Task item:
A line below contains "tenants are willing", and a later one contains "- JOHN RUSSELL, OWNER REPRESENTATIVE". Repeat both, with every line between them, exactly.

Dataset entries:
╔══

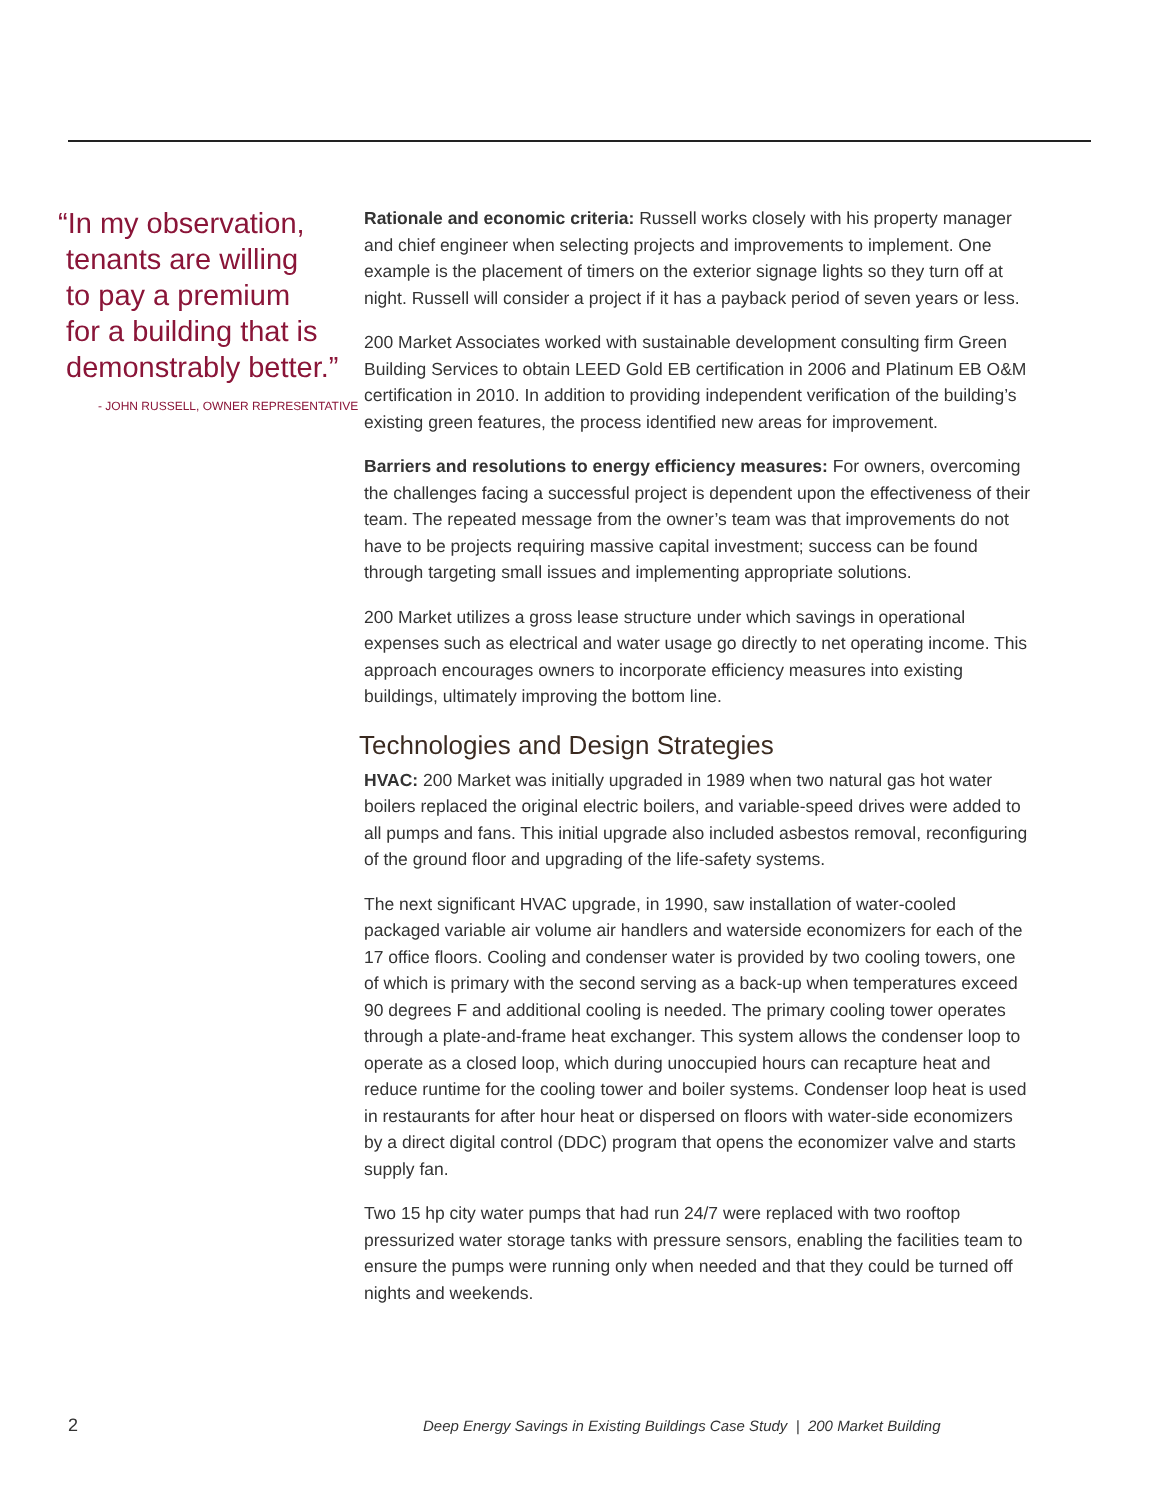“In my observation,
tenants are willing
to pay a premium
for a building that is
demonstrably better.”
- JOHN RUSSELL, OWNER REPRESENTATIVE
Rationale and economic criteria: Russell works closely with his property manager and chief engineer when selecting projects and improvements to implement. One example is the placement of timers on the exterior signage lights so they turn off at night. Russell will consider a project if it has a payback period of seven years or less.
200 Market Associates worked with sustainable development consulting firm Green Building Services to obtain LEED Gold EB certification in 2006 and Platinum EB O&M certification in 2010. In addition to providing independent verification of the building’s existing green features, the process identified new areas for improvement.
Barriers and resolutions to energy efficiency measures: For owners, overcoming the challenges facing a successful project is dependent upon the effectiveness of their team. The repeated message from the owner’s team was that improvements do not have to be projects requiring massive capital investment; success can be found through targeting small issues and implementing appropriate solutions.
200 Market utilizes a gross lease structure under which savings in operational expenses such as electrical and water usage go directly to net operating income. This approach encourages owners to incorporate efficiency measures into existing buildings, ultimately improving the bottom line.
Technologies and Design Strategies
HVAC: 200 Market was initially upgraded in 1989 when two natural gas hot water boilers replaced the original electric boilers, and variable-speed drives were added to all pumps and fans. This initial upgrade also included asbestos removal, reconfiguring of the ground floor and upgrading of the life-safety systems.
The next significant HVAC upgrade, in 1990, saw installation of water-cooled packaged variable air volume air handlers and waterside economizers for each of the 17 office floors. Cooling and condenser water is provided by two cooling towers, one of which is primary with the second serving as a back-up when temperatures exceed 90 degrees F and additional cooling is needed. The primary cooling tower operates through a plate-and-frame heat exchanger. This system allows the condenser loop to operate as a closed loop, which during unoccupied hours can recapture heat and reduce runtime for the cooling tower and boiler systems. Condenser loop heat is used in restaurants for after hour heat or dispersed on floors with water-side economizers by a direct digital control (DDC) program that opens the economizer valve and starts supply fan.
Two 15 hp city water pumps that had run 24/7 were replaced with two rooftop pressurized water storage tanks with pressure sensors, enabling the facilities team to ensure the pumps were running only when needed and that they could be turned off nights and weekends.
2 Deep Energy Savings in Existing Buildings Case Study | 200 Market Building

╚══

Task output:
tenants are willing
to pay a premium
for a building that is
demonstrably better.”
- JOHN RUSSELL, OWNER REPRESENTATIVE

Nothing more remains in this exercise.